Continue to stretch the ear and grab the tape. On this ear, we are going CLOCKWISE with the tape. Again, leave the natural fold in the puppy's ear while taping. Go all the way down, spiraling to the bottom, supporting the base of the ear, and start back up towards the top.
Snip the tape and the top of the extra backer rod at the top of the ear. Always keep your finger on the top of the ear prior to cutting excess post off. This will help you from cutting the top of the ear.
Alien ears / TV Antennas
We are now going to finish up the ear with bracing them. This offers support so that the ears are trained straight up and down.
I advise my families to switch weekly the position of the ears every other week. One week post with the bridge across ( goal posts or reindeer ears - see photos below), the next leave the brace off (alien ears or tv antennas - see photo above).

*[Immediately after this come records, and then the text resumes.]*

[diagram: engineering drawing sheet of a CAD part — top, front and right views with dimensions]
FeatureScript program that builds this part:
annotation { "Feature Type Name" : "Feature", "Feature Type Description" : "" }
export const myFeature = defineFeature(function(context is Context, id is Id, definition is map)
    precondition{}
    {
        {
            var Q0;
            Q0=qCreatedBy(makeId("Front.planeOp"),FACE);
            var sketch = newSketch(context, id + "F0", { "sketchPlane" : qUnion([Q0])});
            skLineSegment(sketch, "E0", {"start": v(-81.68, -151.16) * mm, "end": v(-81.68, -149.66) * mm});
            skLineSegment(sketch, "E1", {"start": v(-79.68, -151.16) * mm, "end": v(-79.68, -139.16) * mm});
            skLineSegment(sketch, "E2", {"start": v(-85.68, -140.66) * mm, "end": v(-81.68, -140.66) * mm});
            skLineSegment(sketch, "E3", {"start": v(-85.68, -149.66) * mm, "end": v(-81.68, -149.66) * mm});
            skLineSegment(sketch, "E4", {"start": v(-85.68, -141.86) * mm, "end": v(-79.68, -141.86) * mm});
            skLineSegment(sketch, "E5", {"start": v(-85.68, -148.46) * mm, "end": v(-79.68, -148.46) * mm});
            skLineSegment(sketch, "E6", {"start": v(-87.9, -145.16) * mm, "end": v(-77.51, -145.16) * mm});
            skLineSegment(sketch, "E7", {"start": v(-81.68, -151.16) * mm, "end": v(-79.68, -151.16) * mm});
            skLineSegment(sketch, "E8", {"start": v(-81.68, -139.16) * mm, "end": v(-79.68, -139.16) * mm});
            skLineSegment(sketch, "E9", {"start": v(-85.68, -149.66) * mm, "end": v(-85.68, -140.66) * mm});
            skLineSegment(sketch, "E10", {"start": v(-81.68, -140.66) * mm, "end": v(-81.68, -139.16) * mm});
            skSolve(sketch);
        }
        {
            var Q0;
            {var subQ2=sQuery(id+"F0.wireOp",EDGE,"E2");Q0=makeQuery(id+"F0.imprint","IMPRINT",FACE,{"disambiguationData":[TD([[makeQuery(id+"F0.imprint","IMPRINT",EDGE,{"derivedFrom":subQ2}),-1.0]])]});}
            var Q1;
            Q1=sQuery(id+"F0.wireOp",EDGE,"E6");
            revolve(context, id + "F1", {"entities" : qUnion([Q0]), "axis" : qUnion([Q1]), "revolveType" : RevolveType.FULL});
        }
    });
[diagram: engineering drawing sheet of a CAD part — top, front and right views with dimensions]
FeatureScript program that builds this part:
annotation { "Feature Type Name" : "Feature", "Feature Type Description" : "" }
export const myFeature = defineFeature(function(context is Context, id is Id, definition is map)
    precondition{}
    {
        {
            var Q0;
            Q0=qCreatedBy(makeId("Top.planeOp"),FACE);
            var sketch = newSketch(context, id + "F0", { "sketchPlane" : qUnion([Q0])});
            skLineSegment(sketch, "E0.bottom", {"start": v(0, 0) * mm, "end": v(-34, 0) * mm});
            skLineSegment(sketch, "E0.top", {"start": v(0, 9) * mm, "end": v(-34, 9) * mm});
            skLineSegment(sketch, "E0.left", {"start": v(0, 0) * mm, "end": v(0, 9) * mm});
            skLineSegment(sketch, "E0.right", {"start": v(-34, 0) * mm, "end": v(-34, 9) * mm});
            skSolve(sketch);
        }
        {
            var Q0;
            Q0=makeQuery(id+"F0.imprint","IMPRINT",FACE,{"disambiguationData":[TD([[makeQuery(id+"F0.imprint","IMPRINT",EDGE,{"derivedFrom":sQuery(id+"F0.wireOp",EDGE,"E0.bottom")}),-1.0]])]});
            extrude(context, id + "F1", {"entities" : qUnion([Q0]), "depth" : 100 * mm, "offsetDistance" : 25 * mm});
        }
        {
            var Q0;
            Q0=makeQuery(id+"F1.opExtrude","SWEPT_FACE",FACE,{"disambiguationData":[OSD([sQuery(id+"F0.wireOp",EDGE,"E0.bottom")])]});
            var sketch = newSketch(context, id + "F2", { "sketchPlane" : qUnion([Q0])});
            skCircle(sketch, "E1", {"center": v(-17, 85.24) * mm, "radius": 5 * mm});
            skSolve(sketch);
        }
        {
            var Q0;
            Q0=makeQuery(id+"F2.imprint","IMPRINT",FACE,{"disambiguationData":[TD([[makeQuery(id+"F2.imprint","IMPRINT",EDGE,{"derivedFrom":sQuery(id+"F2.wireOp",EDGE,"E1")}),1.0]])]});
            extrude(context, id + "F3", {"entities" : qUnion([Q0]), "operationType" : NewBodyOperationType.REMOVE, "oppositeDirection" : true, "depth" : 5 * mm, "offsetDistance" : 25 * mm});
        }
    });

With bracing, we are going to take the roll of tape and start wrapping one ear just above the head and stretch over the front to the other ear. Circle around that ear towards the back of the head until you are back where you started with the first ear. Be sure to go the entire way around to the back of the ear and MEET the tape that is across the front. This will help make sure that the ears do not tip inwards. Snip the tape and you are done.
When bridging with tape, be sure to go the entire way around the back of the ear to meet the front piece of tape.
"Goal posts / Reindeer ears"
Removing old posts
When removing the old posts, take the Uni-Solve adhesive remover and drizzle over the outside of the tapes. Massage into the outer part of the tapes and let sit for a minute.
Take regular scissors (being careful) and slide them up under the tape and cut the bandages along the BACK OF THE EAR IN THE MIDDLE. Drizzle alittle extra Uni-Solve on the ear as you slowly pull the tape from the ears.
The Uni-Solve helps prevent the tape from causing bald spots on the ears (where staph infections can start) from the sticky adhesive pulling out the puppy's hair.
Wash the puppy's ear with the wash cloth and allow to dry before re-posting.Then, you are done! Change posts weekly or as needed.